Problem description
Read the listing and extract each line that includes the word "FileFunction".

== Records to process ==

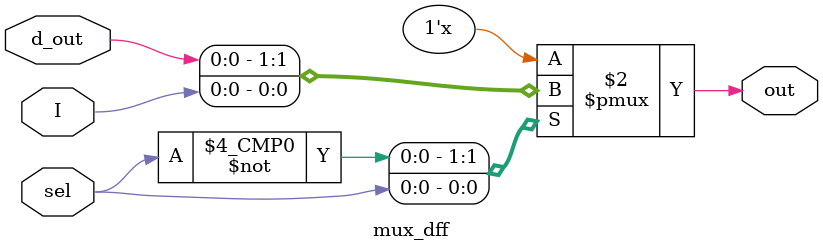
<source format=sv>
`timescale 1ns / 1ps


module mux_dff(output logic out, 
                input logic I,input logic sel,input logic d_out
                
    );
    
    always_comb begin
        case(sel)
            1'b0: begin out= d_out ; end
            1'b1: begin out= I ; end
        endcase
    end
endmodule


</source>
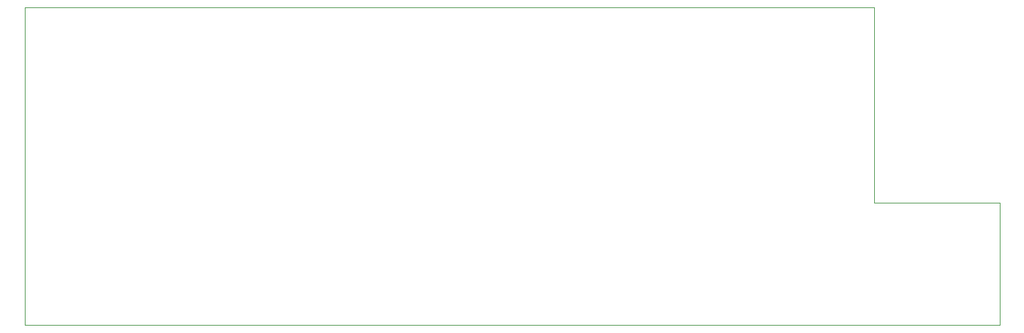
<source format=gbr>
%TF.GenerationSoftware,KiCad,Pcbnew,(6.0.9)*%
%TF.CreationDate,2022-12-27T14:58:47-08:00*%
%TF.ProjectId,esp32-poe-thermocouple-hat-prod-onboard,65737033-322d-4706-9f65-2d746865726d,rev?*%
%TF.SameCoordinates,Original*%
%TF.FileFunction,Profile,NP*%
%FSLAX46Y46*%
G04 Gerber Fmt 4.6, Leading zero omitted, Abs format (unit mm)*
G04 Created by KiCad (PCBNEW (6.0.9)) date 2022-12-27 14:58:47*
%MOMM*%
%LPD*%
G01*
G04 APERTURE LIST*
%TA.AperFunction,Profile*%
%ADD10C,0.050000*%
%TD*%
G04 APERTURE END LIST*
D10*
X209931100Y-125003600D02*
X209931100Y-109573600D01*
X209931100Y-109573600D02*
X194151100Y-109573600D01*
X194151100Y-109573600D02*
X194151100Y-85003600D01*
X194151100Y-85003600D02*
X87071100Y-85003600D01*
X87071100Y-85003600D02*
X87071100Y-125003600D01*
X87071100Y-125003600D02*
X209931100Y-125003600D01*
M02*

</source>
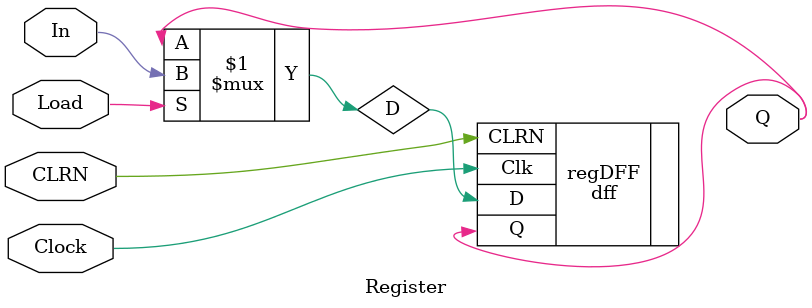
<source format=v>

`ifndef Register
	`define Register
	
module Register(In, Load, Clock, CLRN, Q);
  input In;
  input Load;
  input Clock;
  input CLRN;
  output Q;
  
  
  assign D = Load ? In : Q;
  dff regDFF (.D(D), .Clk(Clock), .CLRN(CLRN), .Q(Q)/*, .QN(_ignore23)*/);
  
endmodule

`endif

</source>
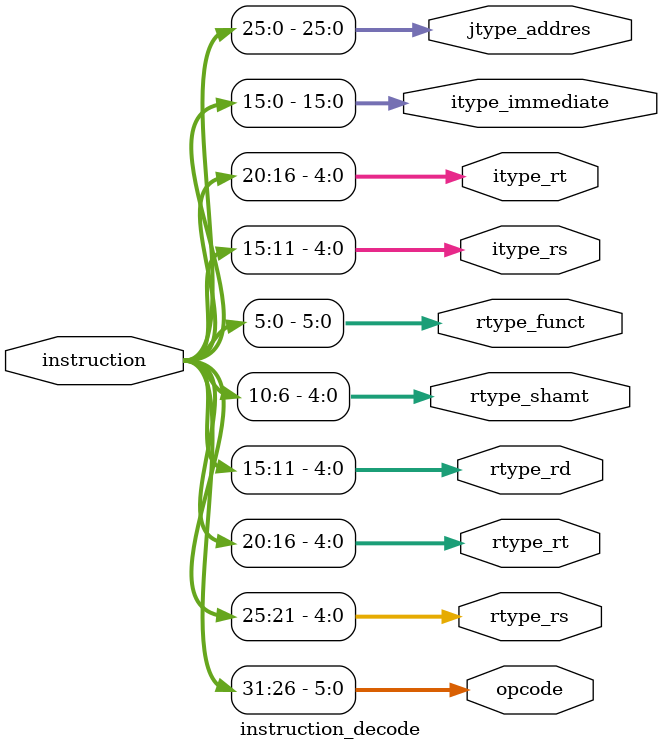
<source format=v>
module instruction_decode
#(
    parameter WORD_SIZE = 32
)
(
	input  [WORD_SIZE-1:0]   instruction
,	output [5:0]             opcode
	// For instruction R-type
,	output [4:0]             rtype_rs
,	output [4:0]             rtype_rt
,	output [4:0]             rtype_rd
,	output [4:0]             rtype_shamt
,	output [5:0]             rtype_funct
	// For instruction I-type
,	output [4:0]             itype_rs
,	output [4:0]             itype_rt
,	output [15:0]            itype_immediate
	// For instruction J-type
,	output [25:0]            jtype_addres
);

assign opcode = instruction[31:26];

// For instruction R-type
assign rtype_rs    = instruction[25:21];
assign rtype_rt    = instruction[20:16];
assign rtype_rd    = instruction[15:11];
assign rtype_shamt = instruction[10:6];
assign rtype_funct = instruction[5:0];

// For instruction I-type
assign itype_rs        = instruction[25:11];
assign itype_rt        = instruction[20:16];
assign itype_immediate = instruction[15:0];

// For instruction J-type
assign jtype_addres    = instruction[25:0];

endmodule
</source>
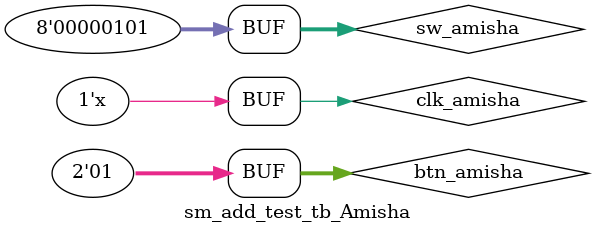
<source format=v>
`timescale 1ns / 1ps


module sm_add_test_tb_Amisha;
	// Inputs
	reg clk_amisha;
	reg [1:0] btn_amisha;
	reg [7:0] sw_amisha;
	// Outputs
	wire [3:0] an_amisha;
	wire [7:0] sseg_amisha;
	// Instantiate the Unit Under Test (UUT)
	sm_add_test_Amisha uut (
		.clk_amisha(clk_amisha), 
		.btn_amisha(btn_amisha), 
		.sw_amisha(sw_amisha), 
		.an_amisha(an_amisha), 
		.sseg_amisha(sseg_amisha)
	);
	initial begin
		clk_amisha = 0;
		btn_amisha = 0;
		sw_amisha = 0;
		#100;
		btn_amisha = 0;
		sw_amisha = 8;
		#300;
		btn_amisha = 1;
		sw_amisha = 5;
		#100;
	end
always #50 clk_amisha = ~clk_amisha;      
endmodule


</source>
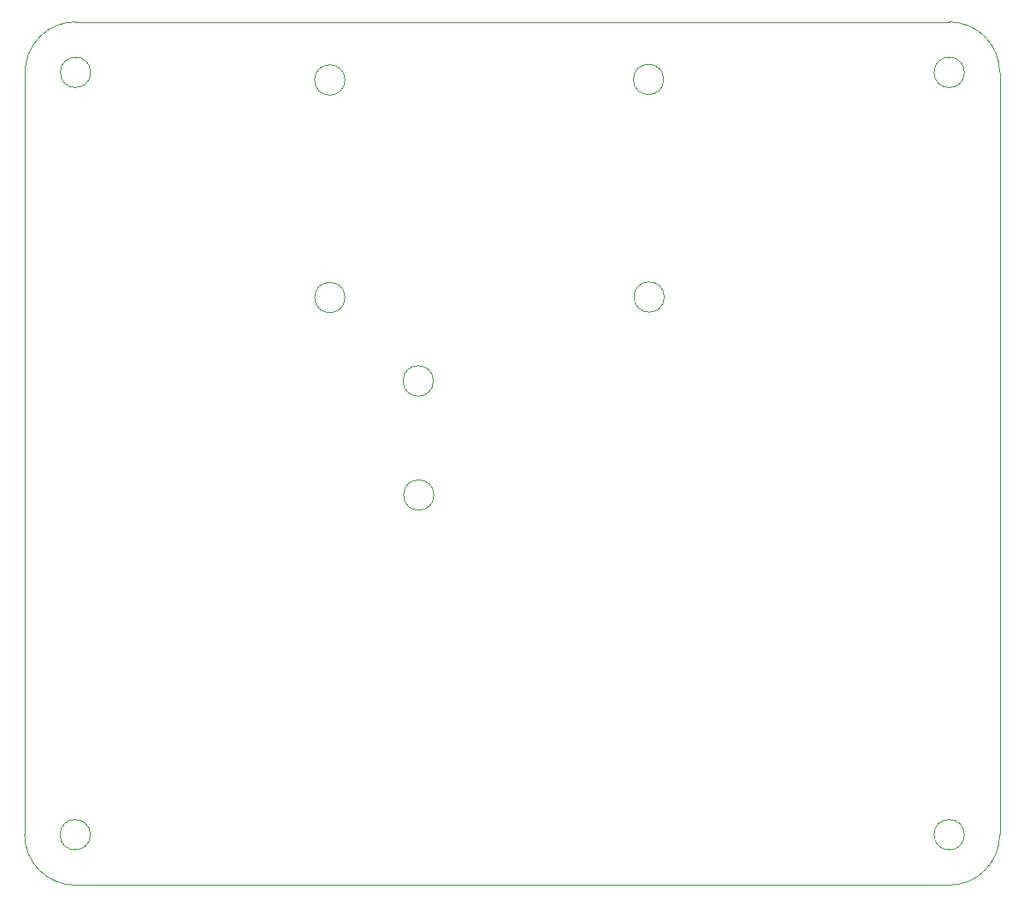
<source format=gbr>
%TF.GenerationSoftware,KiCad,Pcbnew,8.0.6*%
%TF.CreationDate,2025-01-28T17:52:03-05:00*%
%TF.ProjectId,SAS-PCB,5341532d-5043-4422-9e6b-696361645f70,rev?*%
%TF.SameCoordinates,Original*%
%TF.FileFunction,Profile,NP*%
%FSLAX46Y46*%
G04 Gerber Fmt 4.6, Leading zero omitted, Abs format (unit mm)*
G04 Created by KiCad (PCBNEW 8.0.6) date 2025-01-28 17:52:03*
%MOMM*%
%LPD*%
G01*
G04 APERTURE LIST*
%TA.AperFunction,Profile*%
%ADD10C,0.050000*%
%TD*%
%TA.AperFunction,Profile*%
%ADD11C,0.100000*%
%TD*%
G04 APERTURE END LIST*
D10*
X119000000Y-118000000D02*
G75*
G02*
X114000000Y-113000000I0J5000000D01*
G01*
X120500000Y-113000000D02*
G75*
G02*
X117500000Y-113000000I-1500000J0D01*
G01*
X117500000Y-113000000D02*
G75*
G02*
X120500000Y-113000000I1500000J0D01*
G01*
X207000000Y-113000000D02*
G75*
G02*
X204000000Y-113000000I-1500000J0D01*
G01*
X204000000Y-113000000D02*
G75*
G02*
X207000000Y-113000000I1500000J0D01*
G01*
X210500000Y-113000000D02*
G75*
G02*
X205500000Y-118000000I-5000000J0D01*
G01*
X205500000Y-118000000D02*
X119000000Y-118000000D01*
X120535534Y-37500000D02*
G75*
G02*
X117535534Y-37500000I-1500000J0D01*
G01*
X117535534Y-37500000D02*
G75*
G02*
X120535534Y-37500000I1500000J0D01*
G01*
X114000000Y-113000000D02*
X114035534Y-37500000D01*
X114035534Y-37500000D02*
G75*
G02*
X119035534Y-32500034I4999966J0D01*
G01*
X119035534Y-32500000D02*
X205500000Y-32500000D01*
X210500000Y-37500000D02*
X210500000Y-113000000D01*
X207000000Y-37500000D02*
G75*
G02*
X204000000Y-37500000I-1500000J0D01*
G01*
X204000000Y-37500000D02*
G75*
G02*
X207000000Y-37500000I1500000J0D01*
G01*
X205500000Y-32500000D02*
G75*
G02*
X210500000Y-37500000I0J-5000000D01*
G01*
%TO.C,J5-GPS1*%
X145700000Y-38250000D02*
G75*
G02*
X142700000Y-38250000I-1500000J0D01*
G01*
X142700000Y-38250000D02*
G75*
G02*
X145700000Y-38250000I1500000J0D01*
G01*
X145700000Y-59800000D02*
G75*
G02*
X142700000Y-59800000I-1500000J0D01*
G01*
X142700000Y-59800000D02*
G75*
G02*
X145700000Y-59800000I1500000J0D01*
G01*
X177250000Y-38200000D02*
G75*
G02*
X174250000Y-38200000I-1500000J0D01*
G01*
X174250000Y-38200000D02*
G75*
G02*
X177250000Y-38200000I1500000J0D01*
G01*
X177300000Y-59750000D02*
G75*
G02*
X174300000Y-59750000I-1500000J0D01*
G01*
X174300000Y-59750000D02*
G75*
G02*
X177300000Y-59750000I1500000J0D01*
G01*
D11*
%TO.C,J4-BMP280*%
X154450000Y-68060000D02*
G75*
G02*
X151450000Y-68060000I-1500000J0D01*
G01*
X151450000Y-68060000D02*
G75*
G02*
X154450000Y-68060000I1500000J0D01*
G01*
X154500000Y-79360000D02*
G75*
G02*
X151500000Y-79360000I-1500000J0D01*
G01*
X151500000Y-79360000D02*
G75*
G02*
X154500000Y-79360000I1500000J0D01*
G01*
%TD*%
M02*

</source>
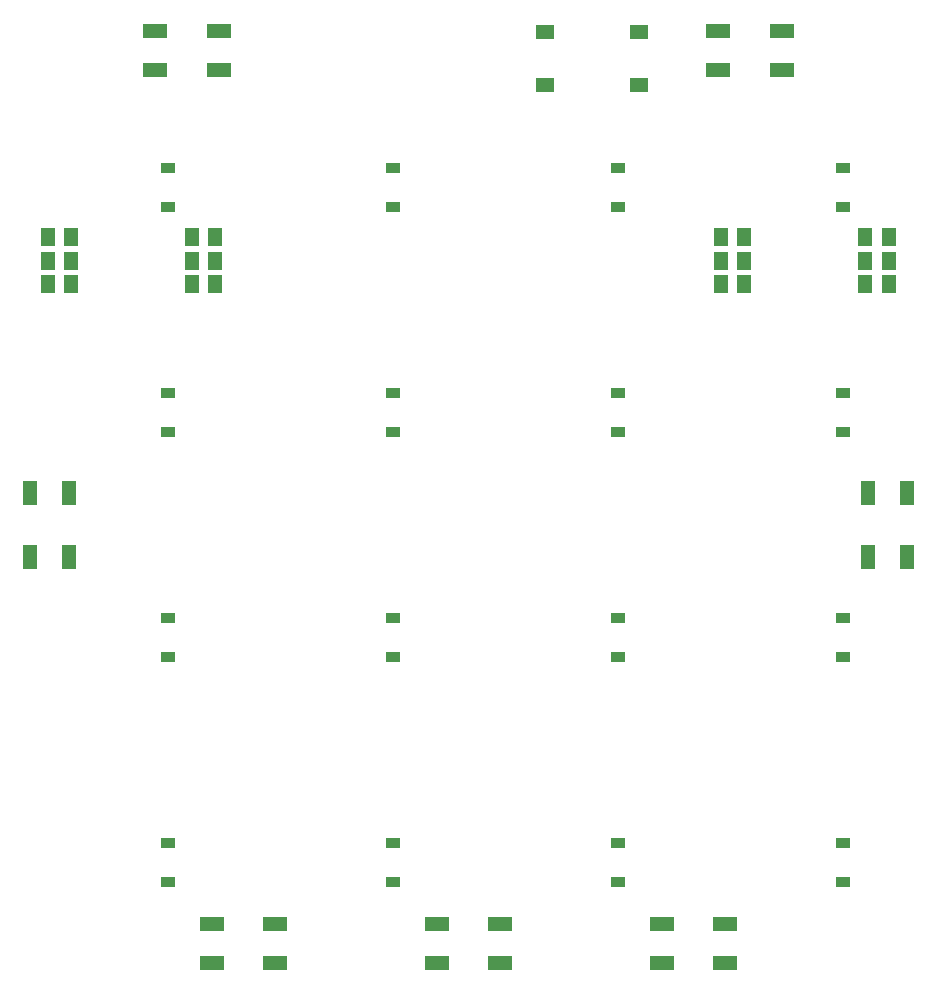
<source format=gbr>
G04 EAGLE Gerber RS-274X export*
G75*
%MOMM*%
%FSLAX34Y34*%
%LPD*%
%INSolderpaste Bottom*%
%IPPOS*%
%AMOC8*
5,1,8,0,0,1.08239X$1,22.5*%
G01*
%ADD10R,1.220000X0.910000*%
%ADD11R,1.300000X1.600000*%
%ADD12R,2.000000X1.250000*%
%ADD13R,1.250000X2.000000*%
%ADD14R,1.550000X1.300000*%


D10*
X222000Y745650D03*
X222000Y778350D03*
X412500Y745650D03*
X412500Y778350D03*
X603000Y745650D03*
X603000Y778350D03*
X793500Y745650D03*
X793500Y778350D03*
X222000Y555150D03*
X222000Y587850D03*
X412500Y555150D03*
X412500Y587850D03*
X603000Y555150D03*
X603000Y587850D03*
X793500Y555150D03*
X793500Y587850D03*
X222000Y364650D03*
X222000Y397350D03*
X412500Y364650D03*
X412500Y397350D03*
X603000Y364650D03*
X603000Y397350D03*
X793500Y364650D03*
X793500Y397350D03*
X222000Y174150D03*
X222000Y206850D03*
X412500Y174150D03*
X412500Y206850D03*
X603000Y174150D03*
X603000Y206850D03*
X793500Y174150D03*
X793500Y206850D03*
D11*
X262000Y720000D03*
X242000Y720000D03*
X262000Y700000D03*
X242000Y700000D03*
X120000Y720000D03*
X140000Y720000D03*
X120000Y700000D03*
X140000Y700000D03*
X262000Y680000D03*
X242000Y680000D03*
X120000Y680000D03*
X140000Y680000D03*
X812000Y720000D03*
X832000Y720000D03*
X812000Y700000D03*
X832000Y700000D03*
X710000Y720000D03*
X690000Y720000D03*
X710000Y700000D03*
X690000Y700000D03*
X812000Y680000D03*
X832000Y680000D03*
X710000Y680000D03*
X690000Y680000D03*
D12*
X211125Y861500D03*
X211125Y894500D03*
X265125Y861500D03*
X265125Y894500D03*
D13*
X137800Y449250D03*
X104800Y449250D03*
X137800Y503250D03*
X104800Y503250D03*
D12*
X312750Y138500D03*
X312750Y105500D03*
X258750Y138500D03*
X258750Y105500D03*
X503250Y138500D03*
X503250Y105500D03*
X449250Y138500D03*
X449250Y105500D03*
X693750Y138500D03*
X693750Y105500D03*
X639750Y138500D03*
X639750Y105500D03*
D13*
X814500Y503250D03*
X847500Y503250D03*
X814500Y449250D03*
X847500Y449250D03*
D12*
X687375Y861500D03*
X687375Y894500D03*
X741375Y861500D03*
X741375Y894500D03*
D14*
X620750Y893500D03*
X541250Y893500D03*
X620750Y848500D03*
X541250Y848500D03*
M02*

</source>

===

Task response
%TF.FileFunction,Profile,NP*%
%TF.FileFunction,Profile,NP*%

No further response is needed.